Like intersect, join allows a minimum overlap to be specified. Intervals must exceed the minimum overlap to be joined. Several types of join can be done. These are specified by the drop-down list labeled Join Type (figure below):
Return only records that are joined
will only return intervals in the first query that overlap and are joined to an interval in the second query. For users of SQL databases, this is similar to an “INNER JOIN”.Return all records of first query (fill null with '.')
returns all intervals from the first query. Any interval in the first query that does not join an interval in the second query will have the extra fields padded with a period (.).Return all records of second query (fill null with '.')
returns all intervals from the second query. Any interval in the second query that is not joined to an interval in the first query will have fields filled in with a period (.). Because the intervals are filled in with a period, this may output an invalid interval dataset. Further operations on the resulting dataset may not be possible, since chromosome, start, and end will be replaced with a period, which is not a valid value.Return all records of both queries (fill nulls with a '.')
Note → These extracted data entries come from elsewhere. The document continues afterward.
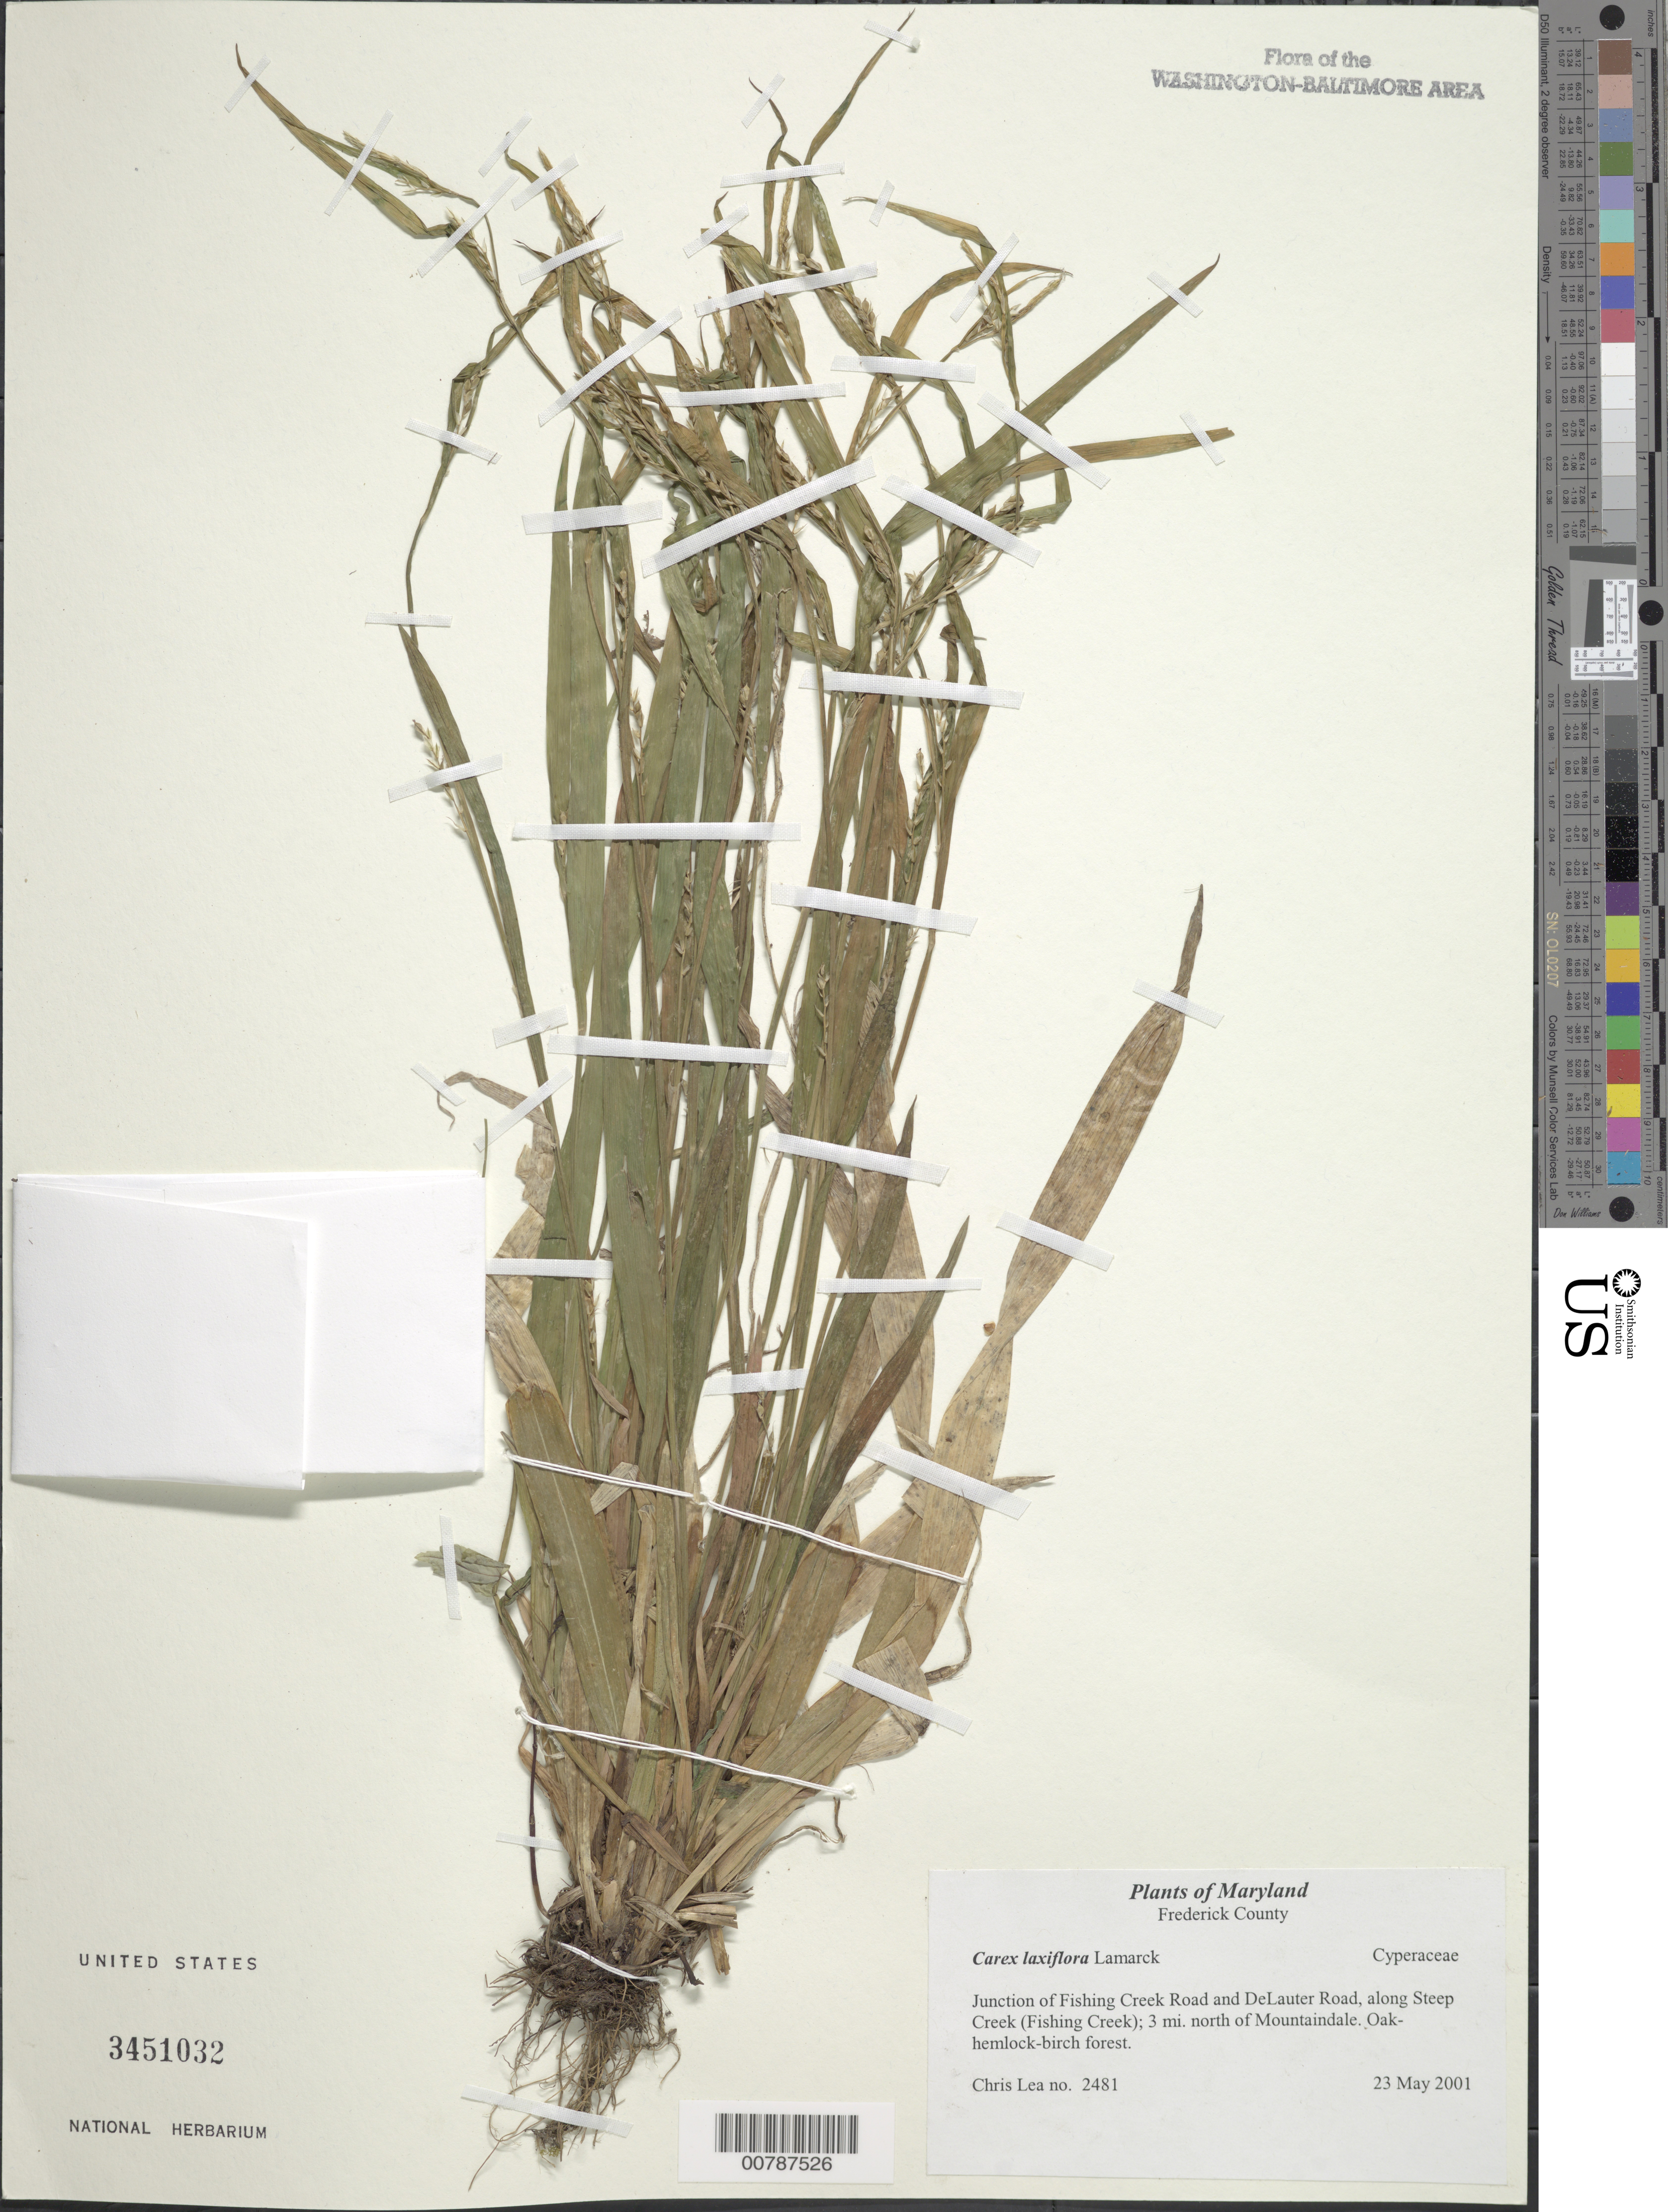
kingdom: Plantae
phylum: Tracheophyta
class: Liliopsida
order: Poales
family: Cyperaceae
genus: Carex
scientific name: Carex laxiflora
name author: Lam.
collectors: C. Lea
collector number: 2481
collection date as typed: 23 May 2001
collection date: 2001-05-23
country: United States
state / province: Maryland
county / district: Frederick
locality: Junction of Fishing Creek Road and DeLauter Road, along Steep Creek (Fishing Creek); 3 mi. north of Mountaindale.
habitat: Oak-hemlock-birch forest.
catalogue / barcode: US 3451032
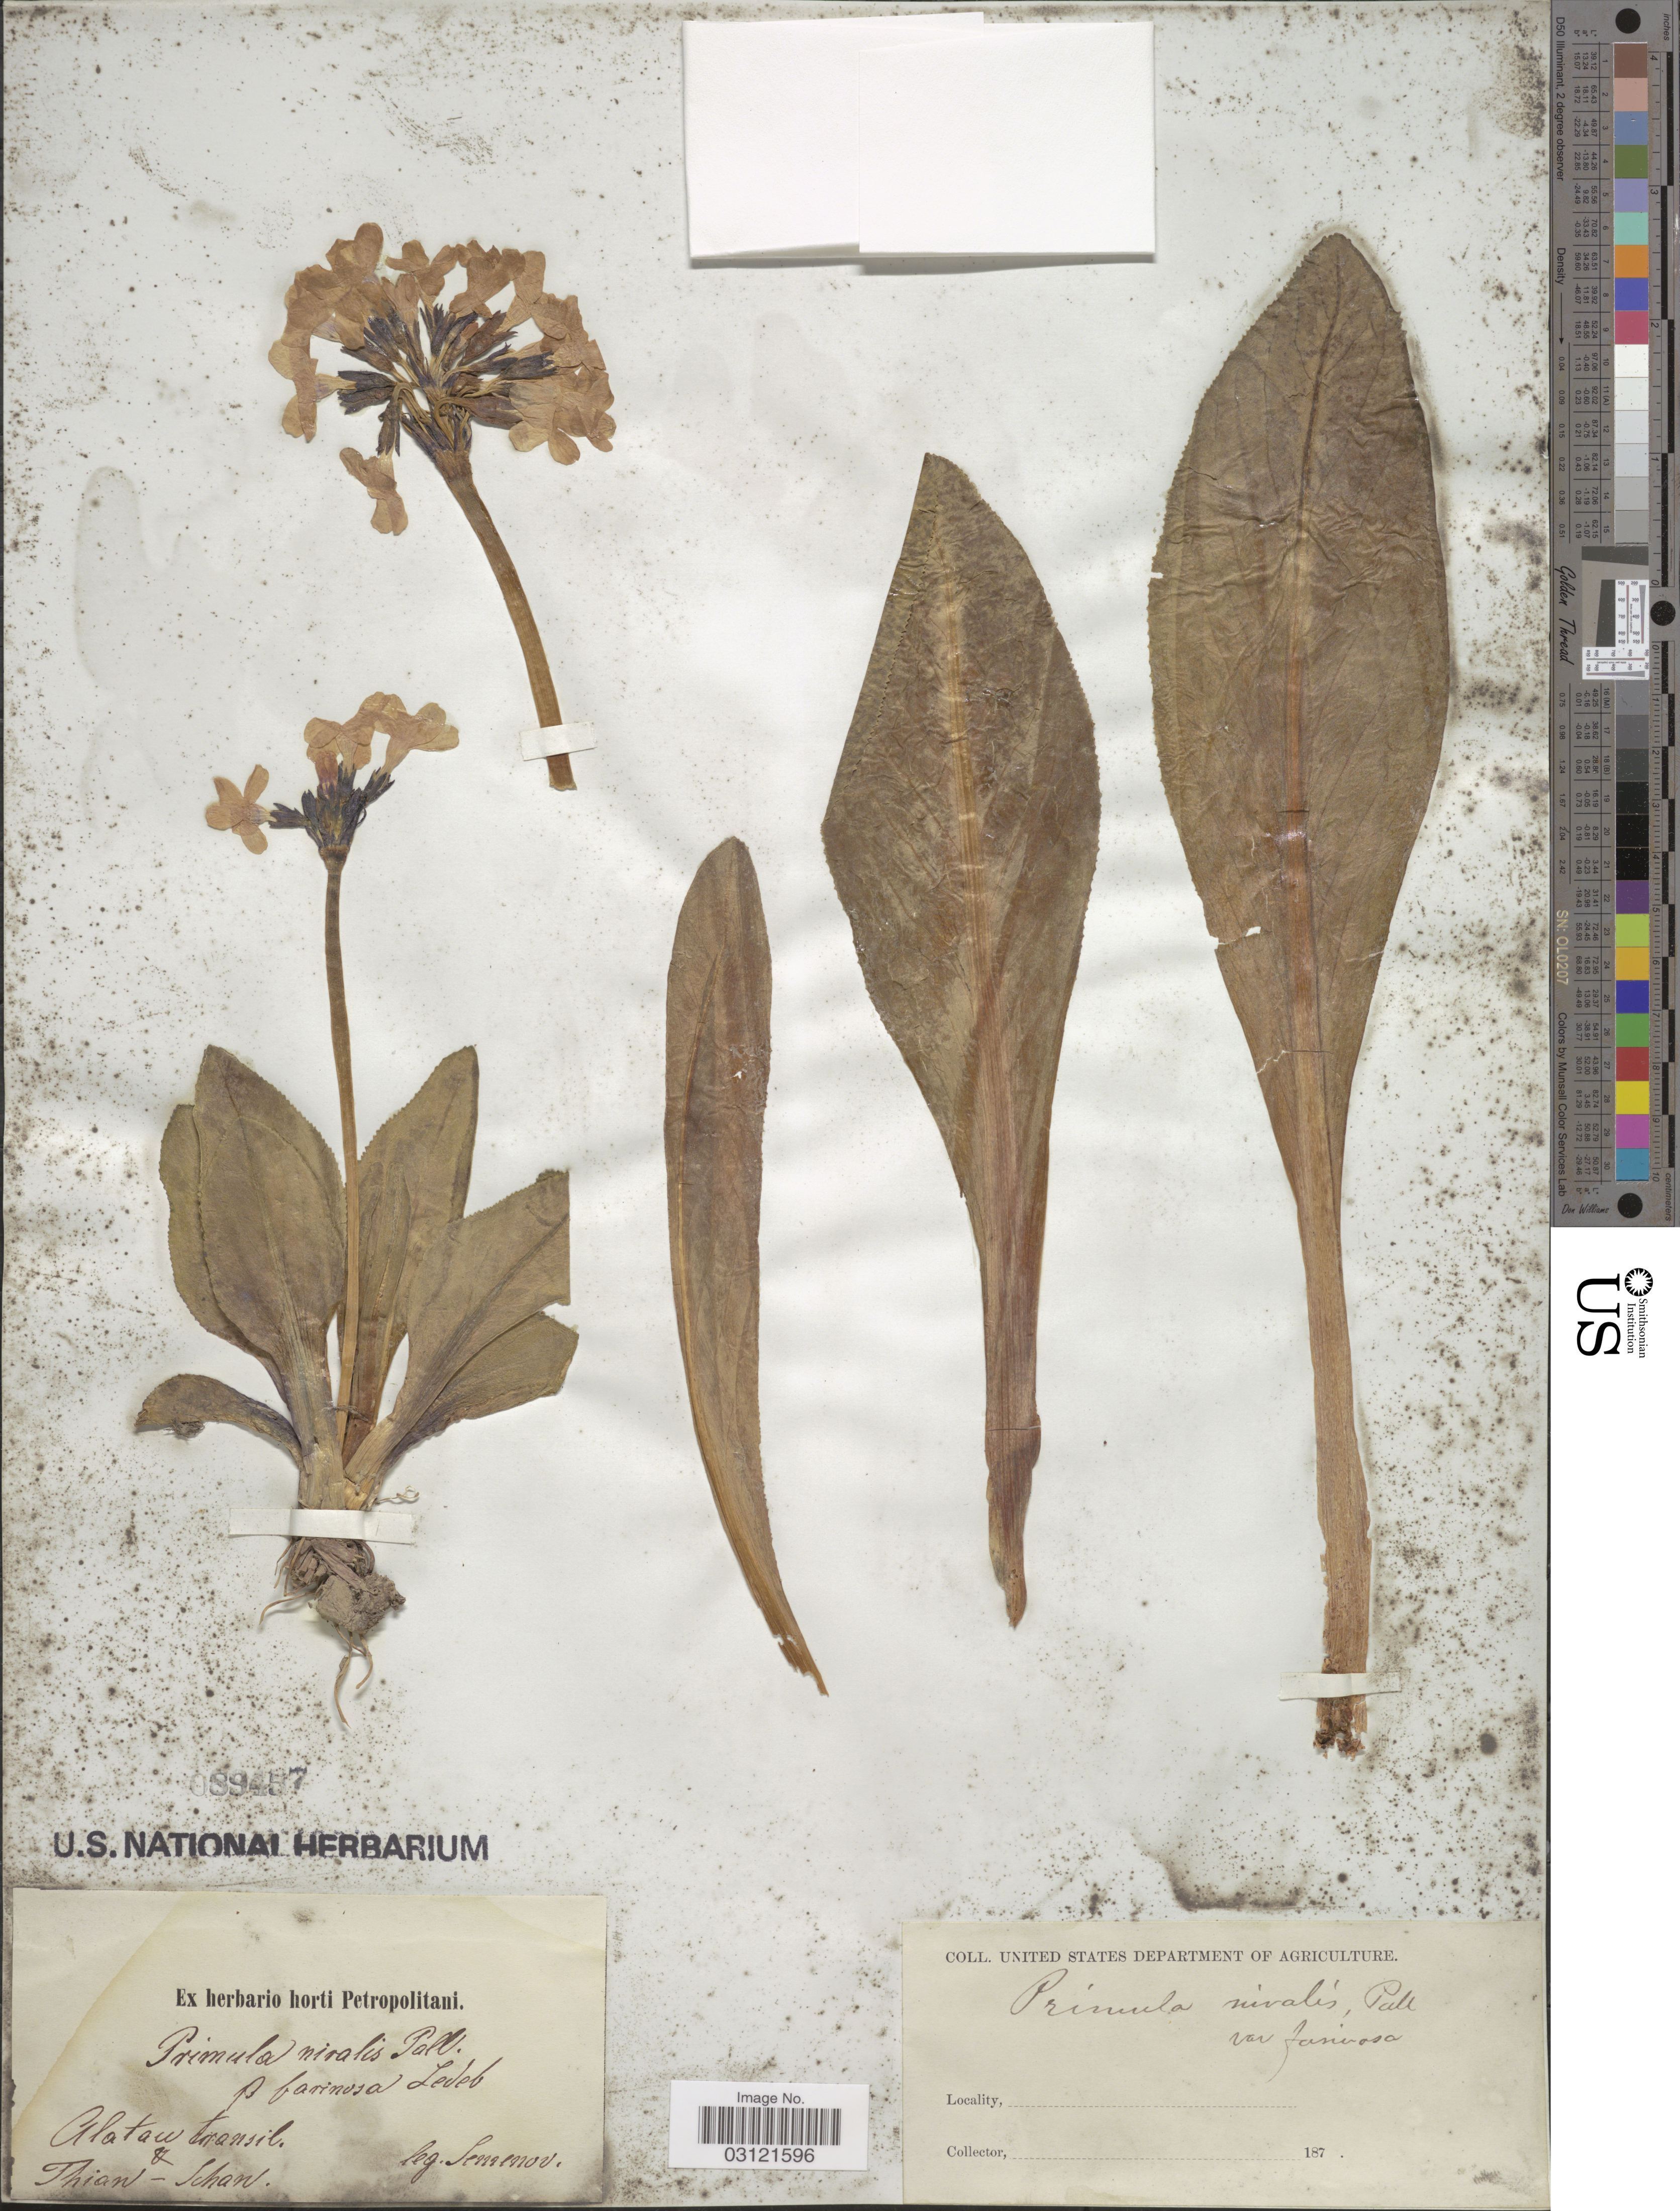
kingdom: Plantae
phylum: Tracheophyta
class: Magnoliopsida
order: Ericales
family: Primulaceae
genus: Primula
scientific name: Primula nivalis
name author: Pall.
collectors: -- Semenov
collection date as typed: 187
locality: Alatau transil, Thian-Schan.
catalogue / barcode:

returns all of the intervals from both queries. Intervals that do not join have fields filled in with a period (.). As with the previous option, this could result in an interval dataset with a period in the chromosome, start, and end fields. This would result in a dataset that cannot have any further operations performed on it. All "flavors" of join are shown in the figure below.
Each output option is illustrated here. Notice that in the last two options/examples intervals with invalid chromosome, start, and end are output, rendering those datasets no longer usable without filtering out the invalid intervals.